### What you have to do
Pull every line that holds the word "moved" from the entries.

### Provided information
# # # #
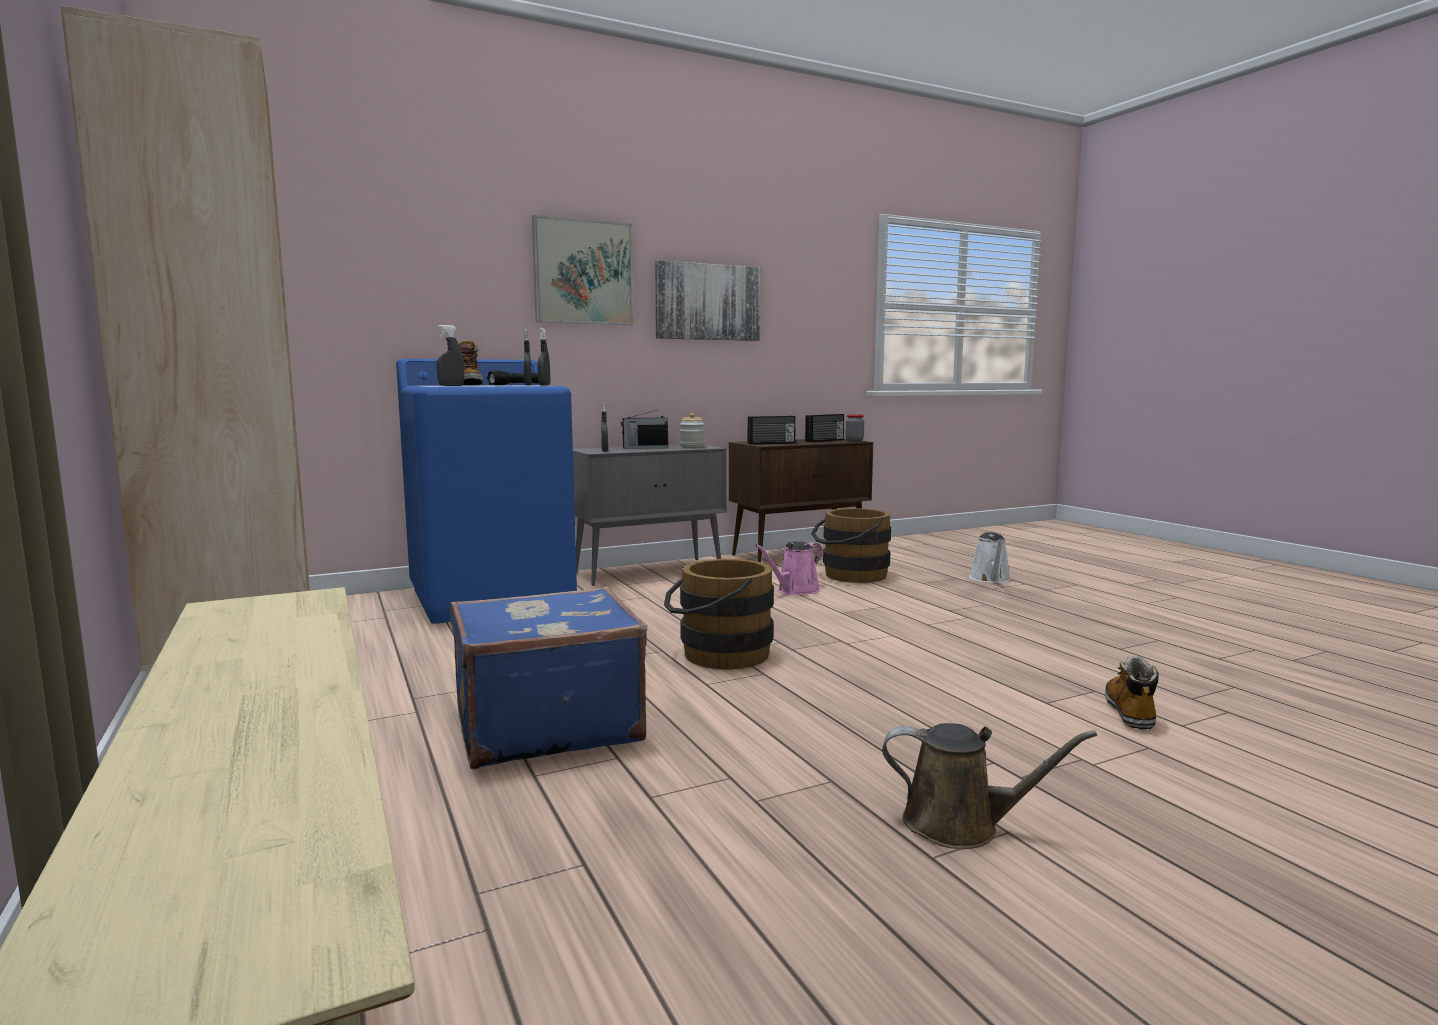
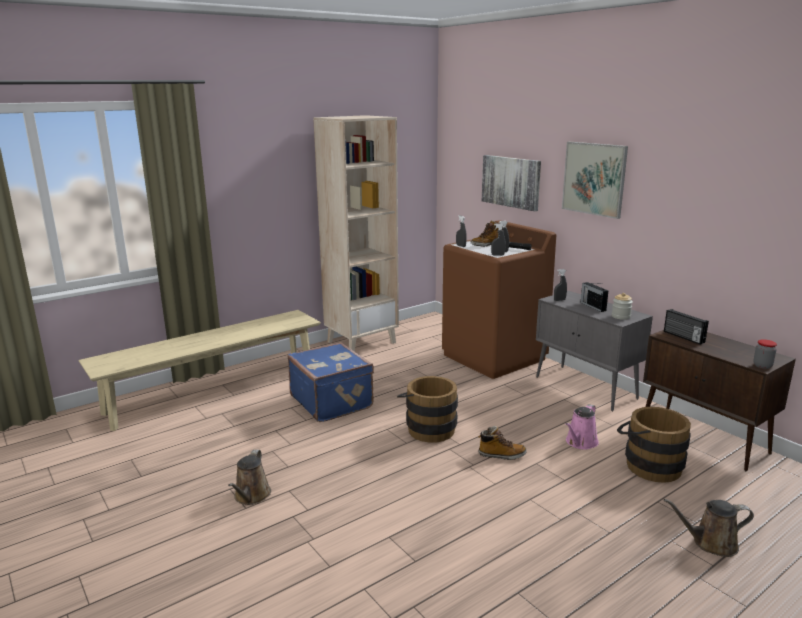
camera: 80 degrees right, 10 degrees up
blue washing machine [396,359,577,624] -> brown washing machine [442,220,556,379]
picture [655,260,761,341] -> picture moved to [482,155,541,211]
pink watering can [755,541,822,595] -> pink watering can turned 90 degrees counterclockwise [565,404,599,450]
radio [805,414,844,442] -> none
white watering can [969,532,1011,583] -> brown watering can [664,499,754,557]
boot [1105,656,1159,729] -> boot moved to [479,426,527,460]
# # # #
### Solved exercise
picture [655,260,761,341] -> picture moved to [482,155,541,211]
boot [1105,656,1159,729] -> boot moved to [479,426,527,460]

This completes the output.